C_{3}H_{3}^{+} + e^{−} → C_{3}H_{2} + H

c-C_{3}H_{3}^{+} is a product of a long chain of carbon chemistry that occurs in the ISM. Carbon insertion reactions are crucial in this chain for forming C_{3}H_{3}^{+}. However, as for most ion-molecule reactions speculated to be important in interstellar environments, this pathway has not been verified by laboratory studies. The protonation of ammonia by c-C_{3}H_{3}^{+} is another formation reaction. However, under typical dense cloud conditions, this reaction contributes less than 1% of the formation of C_{3}H_{2}.

Crossed molecular beam experiments indicate that the reaction of the methylidyne radical (CH) with acetylene (C_{2}H_{2}) forms cyclopropenylidene plus atomic hydrogen and also propadienylidene plus atomic hydrogen. The neutral–neutral reaction between atomic carbon and the vinyl radical (C_{2}H_{3}) also forms cyclopropenylidene plus atomic hydrogen. Both reactions are rapid at 10 K and have no entrance barrier and provide efficient formation pathways in cold interstellar environments and hydrocarbon-rich atmospheres of planets and their moons.

Matrix isolated cyclopropenylidene has been prepared by flash vacuum thermolysis of a quadricyclane derivative in 1984.

==Destruction==
Cyclopropenylidene is generally destroyed by reactions between ions and neutral molecules. Of these, protonation reactions are the most common. Any species of the type HX^{+} can react to convert the c-C_{3}H_{2} back to c-C_{3}H_{3}^{+}. Due to rate constant and concentration considerations, the most important reactants for the destruction of c-C_{3}H_{2} are HCO^{+}, H_{3}^{+}, and H_{3}O^{+}.

C_{3}H_{2} + HCO^{+} → C_{3}H_{3}^{+} + CO

Notice that c-C_{3}H_{2} is mostly destroyed by converting it back to C_{3}H_{3}^{+}. Since the major destruction pathways only regenerate the major parent molecule, C_{3}H_{2} is essentially a dead end in terms of interstellar carbon chemistry.
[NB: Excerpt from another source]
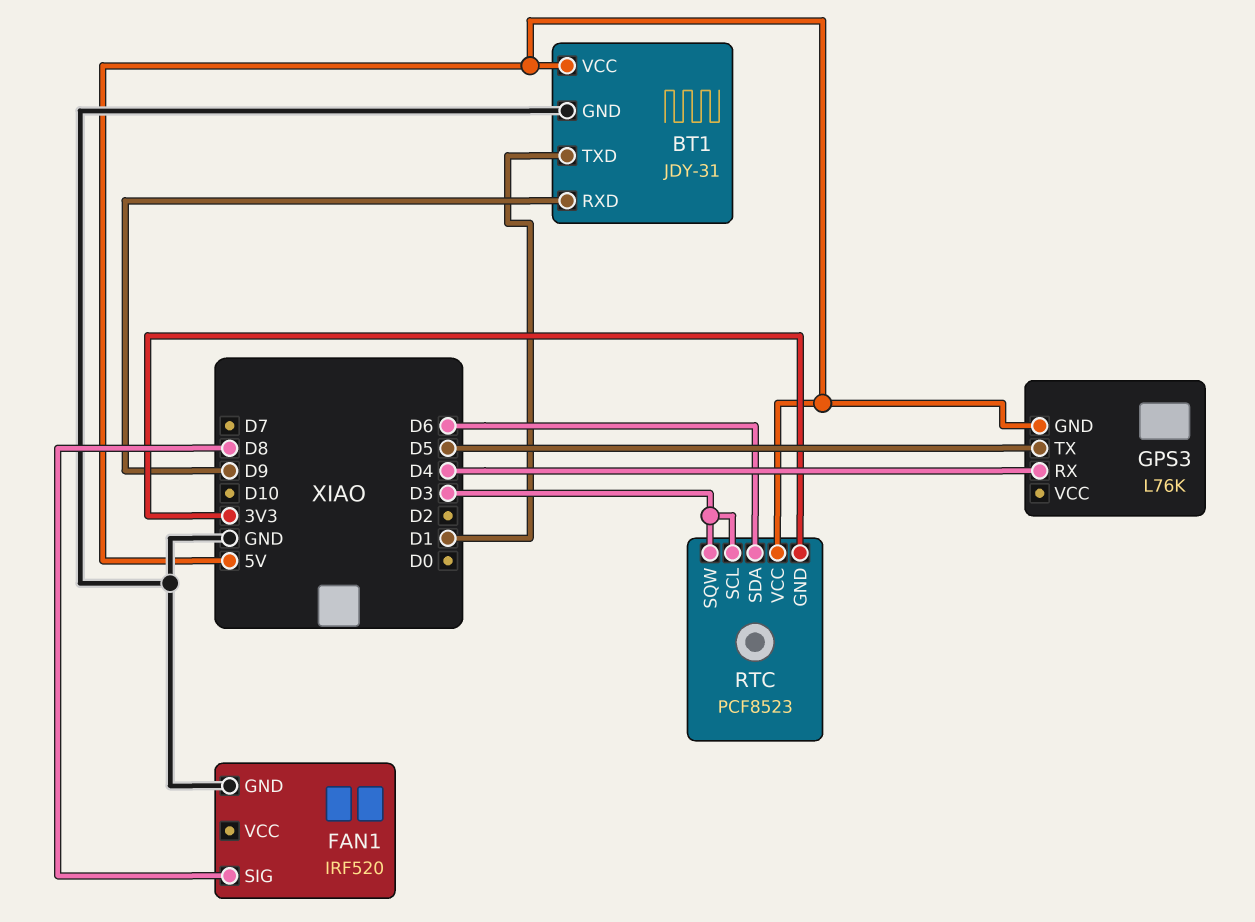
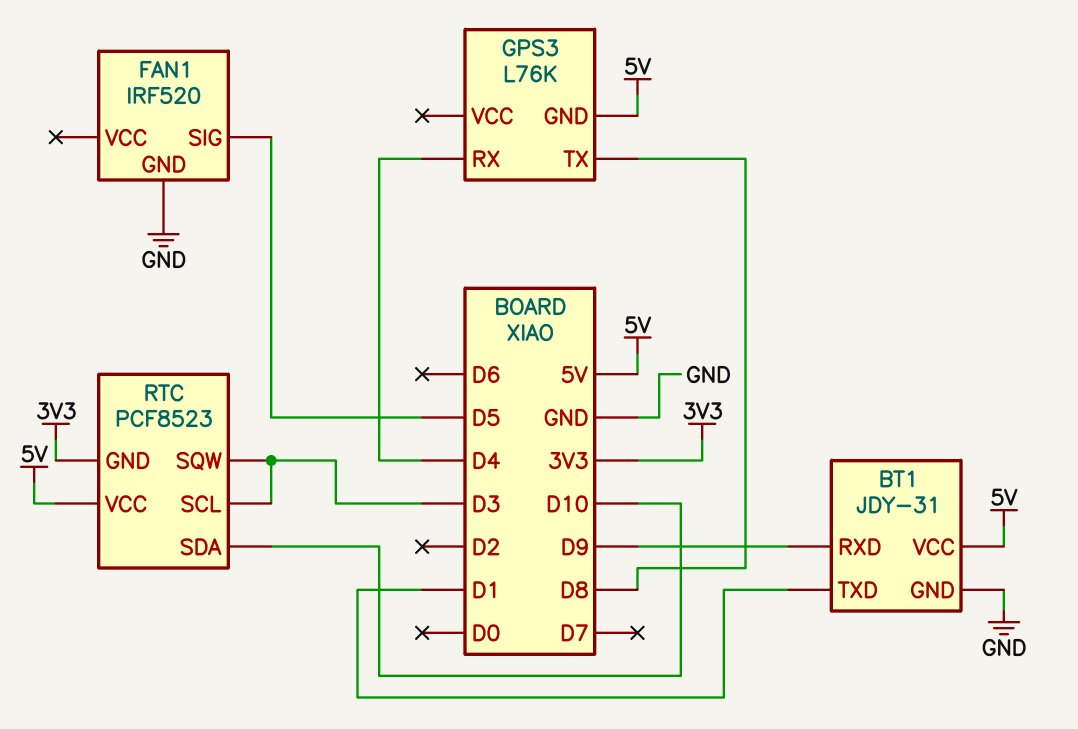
FAN1 pin SIG: D8 -> D5
GPS3 pin TX: D5 -> D8
RTC pin SDA: D6 -> D10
However, in diffuse clouds or in the photodissociation region (PDR) of dense clouds, the reaction with C^{+} becomes much more significant and C_{3}H_{2} can begin to contribute to the formation of larger organic molecules.

==Spectroscopy==
Detections of c-C_{3}H_{2} in the ISM rely on observations of molecular transitions using rotational spectroscopy. Since c-C_{3}H_{2} is an asymmetric top, the rotational energy levels are split and the spectrum becomes complicated. Also, it should be noticed that C_{3}H_{2} has spin isomers much like the spin isomers of hydrogen. These ortho and para forms exist in a 3:1 ratio and should be thought of as distinct molecules. Although the ortho and para forms look identical chemically, the energy levels are different, meaning that the molecules have different spectroscopic transitions.

When observing c-C_{3}H_{2} in the interstellar medium, there are only certain transitions that can be seen. In general, only a few lines are available for use in astronomical detection. Many lines are unobservable because they are absorbed by the Earth's atmosphere. The only lines that can be observed are those that fall in the radio window. The more commonly observed lines are the 1_{10} to 1_{01} transition at 18343 MHz and the 2_{12} to 1_{01} transition at 85338 MHz of ortho-c-C_{3}H_{2}.